Acc280 Financial Accounting: P8-6 The following events took place at Pete's Painting Company

Acc280 Financial Accounting

Problem 8-6 Cost of Assets, Subsequent Book Values, and Balance Sheet Presentation
The following events took place at Pete's Painting Company during 2010:
a. On January 1, Pete bought a used truck for $14,000. He added a tool chest and side racks for ladders for $4,800.The truck is expected to last 4 years and then be sold for $800. Pete uses the straight line depreciation.
b. On January 1, he purchased several items at an auction for $2,400. These items had fair market value as follows:
10 cases of paint trays and roller covers 200
Storage cabinets 600
Ladders and scaffolding 2,400
Pete will use all of the paint and rollers covers this year.

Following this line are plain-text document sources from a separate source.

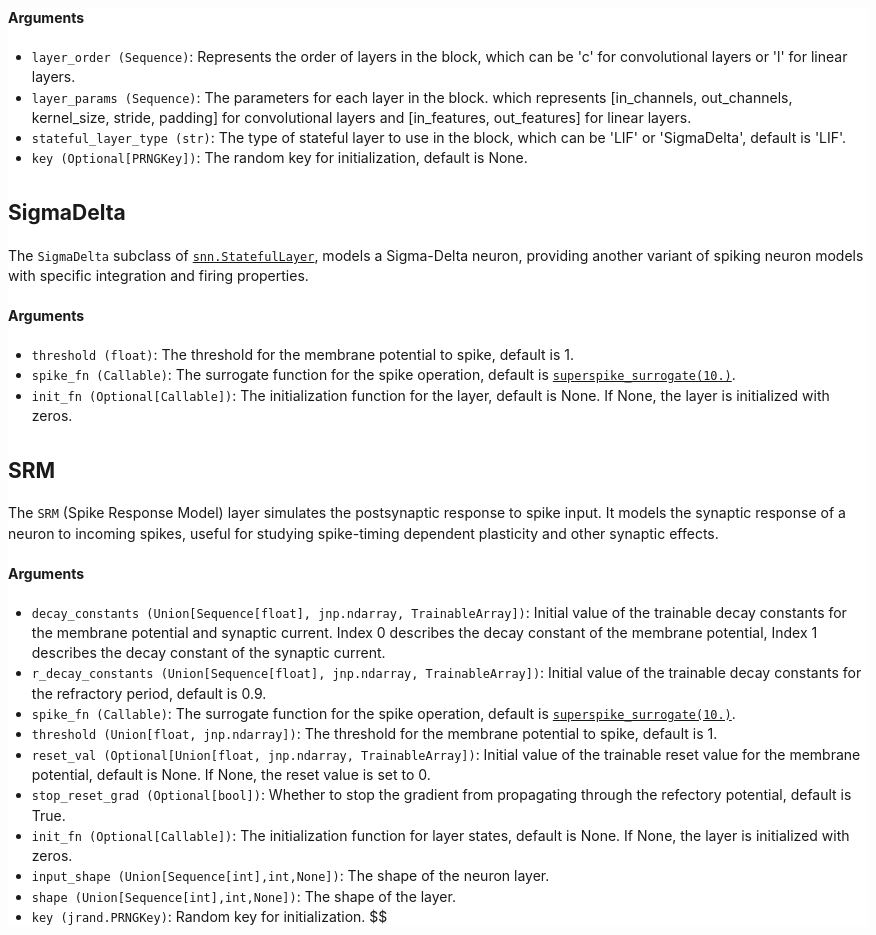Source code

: #### Arguments

- `layer_order (Sequence)`: Represents the order of layers in the block, which can be 'c' for convolutional layers or 'l' for linear layers.
- `layer_params (Sequence)`: The parameters for each layer in the block. which represents [in_channels, out_channels, kernel_size, stride, padding] for convolutional layers and [in_features, out_features] for linear layers.
- `stateful_layer_type (str)`: The type of stateful layer to use in the block, which can be 'LIF' or 'SigmaDelta', default is 'LIF'.
- `key (Optional[PRNGKey])`: The random key for initialization, default is None.

## SigmaDelta

The `SigmaDelta` subclass of [`snn.StatefulLayer`](./300_intro.md#statefullayer), models a Sigma-Delta neuron, providing another variant of spiking neuron models with specific integration and firing properties.

#### Arguments

- `threshold (float)`: The threshold for the membrane potential to spike, default is 1.
- `spike_fn (Callable)`: The surrogate function for the spike operation, default is [`superspike_surrogate(10.)`](../400_functions.md#superspike_surrogate).
- `init_fn (Optional[Callable])`: The initialization function for the layer, default is None. If None, the layer is initialized with zeros.

## SRM

The `SRM` (Spike Response Model) layer simulates the postsynaptic response to spike input. It models the synaptic response of a neuron to incoming spikes, useful for studying spike-timing dependent plasticity and other synaptic effects.

#### Arguments

- `decay_constants (Union[Sequence[float], jnp.ndarray, TrainableArray])`: Initial value of the trainable decay constants for the membrane potential and synaptic current. Index 0 describes the decay constant of the membrane potential, Index 1 describes the decay constant of the synaptic current.
- `r_decay_constants (Union[Sequence[float], jnp.ndarray, TrainableArray])`: Initial value of the trainable decay constants for the refractory period, default is 0.9.
- `spike_fn (Callable)`: The surrogate function for the spike operation, default is [`superspike_surrogate(10.)`](../400_functions.md#superspike_surrogate).
- `threshold (Union[float, jnp.ndarray])`: The threshold for the membrane potential to spike, default is 1.
- `reset_val (Optional[Union[float, jnp.ndarray, TrainableArray])`: Initial value of the trainable reset value for the membrane potential, default is None. If None, the reset value is set to 0.
- `stop_reset_grad (Optional[bool])`: Whether to stop the gradient from propagating through the refectory potential, default is True.
- `init_fn (Optional[Callable])`: The initialization function for layer states, default is None. If None, the layer is initialized with zeros.
- `input_shape (Union[Sequence[int],int,None])`: The shape of the neuron layer.
- `shape (Union[Sequence[int],int,None])`: The shape of the layer.
- `key (jrand.PRNGKey)`: Random key for initialization.
  $$

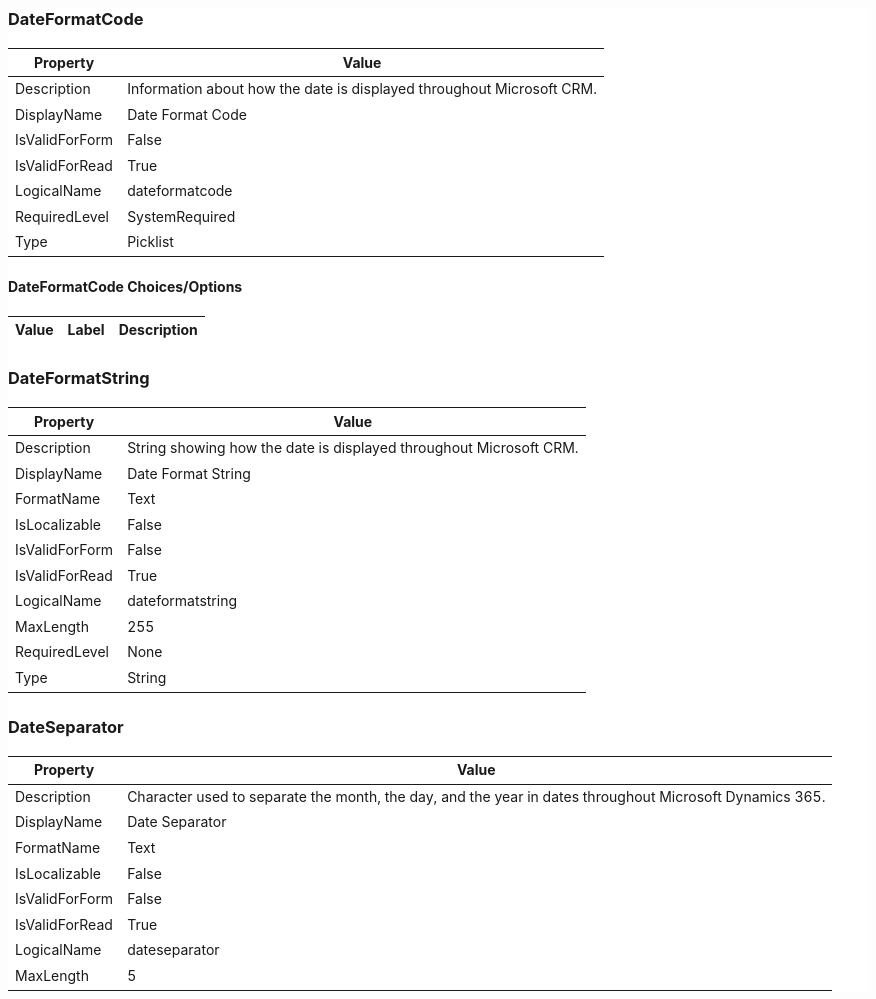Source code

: ### <a name="BKMK_DateFormatCode"></a> DateFormatCode

|Property|Value|
|--------|-----|
|Description|Information about how the date is displayed throughout Microsoft CRM.|
|DisplayName|Date Format Code|
|IsValidForForm|False|
|IsValidForRead|True|
|LogicalName|dateformatcode|
|RequiredLevel|SystemRequired|
|Type|Picklist|

#### DateFormatCode Choices/Options

|Value|Label|Description|
|-----|-----|--------|




### <a name="BKMK_DateFormatString"></a> DateFormatString

|Property|Value|
|--------|-----|
|Description|String showing how the date is displayed throughout Microsoft CRM.|
|DisplayName|Date Format String|
|FormatName|Text|
|IsLocalizable|False|
|IsValidForForm|False|
|IsValidForRead|True|
|LogicalName|dateformatstring|
|MaxLength|255|
|RequiredLevel|None|
|Type|String|


### <a name="BKMK_DateSeparator"></a> DateSeparator

|Property|Value|
|--------|-----|
|Description|Character used to separate the month, the day, and the year in dates throughout Microsoft Dynamics 365.|
|DisplayName|Date Separator|
|FormatName|Text|
|IsLocalizable|False|
|IsValidForForm|False|
|IsValidForRead|True|
|LogicalName|dateseparator|
|MaxLength|5|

The storage cabinets are expected to last 9 years; the ladders and scaffolding 4 years.
c. On February 1, Pete paid the city $1,500 for a 3 year license to operate the business.
d. On September 1, Pete sold an old truck for $4,800 that had cost $12,000 when it was purchased on September 1, 2005. It was expected to last eight years and have a salvage value of $800

1. For each situation, explain the value assigned to the asset when it is purchased [or for (d) the book value sold]
2. Determine the amount of depreciation or other expense to be recorded for each asset for 2010.
3. How would these assets appear on a balance sheet as of December 31, 2010?